Currently much archiving occurs on expensive kit, primarily because the price of cloud storage has been too high for this type of data. By slashing the price considerably, AWS makes it viable to move archiving to the cloud.
There are two ways of looking at this, from a customer perspective and from the perspective of AWS itself. For customers this is a compelling offering since it gets the cost of the archival storage down to ridiculously low levels. While it is true that customers still need to think about the practicalities of getting all that data into Glacier (sending disks by FedEx anyone?), once the data is there the pricing makes it viable to archive the ever increasing amounts of data an organization holds cheaply and easily, and to not have to think about the infrastructure behind that ever again.
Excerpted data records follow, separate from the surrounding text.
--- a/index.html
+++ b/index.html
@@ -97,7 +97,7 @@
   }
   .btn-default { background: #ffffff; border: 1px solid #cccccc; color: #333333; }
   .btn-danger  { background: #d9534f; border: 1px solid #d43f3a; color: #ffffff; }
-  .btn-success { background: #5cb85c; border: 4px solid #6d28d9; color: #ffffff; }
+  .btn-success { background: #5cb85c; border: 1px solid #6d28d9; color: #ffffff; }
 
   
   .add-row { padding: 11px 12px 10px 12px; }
There goes the decades old approaches of archiving on tape. As Lydia Leong opined;
@samj I think Glacier’s price-point is going to make a lot of people re-think their archiving strategy.
— Lydia Leong (@cloudpundit) August 22, 2012
The more interesting angle however is that of AWS. Being able to move significant volumes of data onto their own service helps to increase yet further the economies of scale that Amazon enjoys, allowing it to yet again compete on a cost basis with other vendors with its other services. It already enjoys some of the largest scale-benefits of a cloud vendor – this drives those unit costs further south.
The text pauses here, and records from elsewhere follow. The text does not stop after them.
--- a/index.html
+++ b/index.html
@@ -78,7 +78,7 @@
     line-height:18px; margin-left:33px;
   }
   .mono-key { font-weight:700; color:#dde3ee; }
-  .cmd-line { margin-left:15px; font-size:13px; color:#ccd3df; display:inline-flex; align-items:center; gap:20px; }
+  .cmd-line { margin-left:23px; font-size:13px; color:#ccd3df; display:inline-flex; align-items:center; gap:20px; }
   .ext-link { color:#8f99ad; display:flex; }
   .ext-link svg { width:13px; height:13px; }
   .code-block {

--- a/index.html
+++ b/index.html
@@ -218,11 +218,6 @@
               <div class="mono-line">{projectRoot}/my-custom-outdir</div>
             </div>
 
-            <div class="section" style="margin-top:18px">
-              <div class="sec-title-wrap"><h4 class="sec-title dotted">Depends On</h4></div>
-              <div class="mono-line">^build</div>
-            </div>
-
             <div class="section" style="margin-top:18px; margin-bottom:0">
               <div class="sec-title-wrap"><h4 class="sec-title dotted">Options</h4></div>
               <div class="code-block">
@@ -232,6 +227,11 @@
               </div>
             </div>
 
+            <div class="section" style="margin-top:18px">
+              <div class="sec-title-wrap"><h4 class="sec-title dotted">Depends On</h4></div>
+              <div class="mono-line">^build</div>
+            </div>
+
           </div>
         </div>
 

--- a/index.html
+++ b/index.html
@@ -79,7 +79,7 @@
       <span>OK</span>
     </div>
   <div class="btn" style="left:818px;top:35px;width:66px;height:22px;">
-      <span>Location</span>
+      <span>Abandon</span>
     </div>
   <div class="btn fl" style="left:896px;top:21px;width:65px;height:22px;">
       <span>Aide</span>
Of course Glacier is, as yet, unproven. AWS needs to show that it is resilient, and enterprises need to understand that Glacier is no greyhound, data stored on Glacier takes between three and five hours to access. Add to that the fact that retrieval is only free for 5% of total storage per month, after which users are charged a retrieval fee, and it becomes obvious that TCO calculations for switching to Glacier are going to be fairly complex indeed.
More interesting also is the indication from AWS that over time it will allow the seamless movement of data between S3 and Glacier storage based on data lifecycle policies. That could prove a nicely compelling little workflow aid to organizations.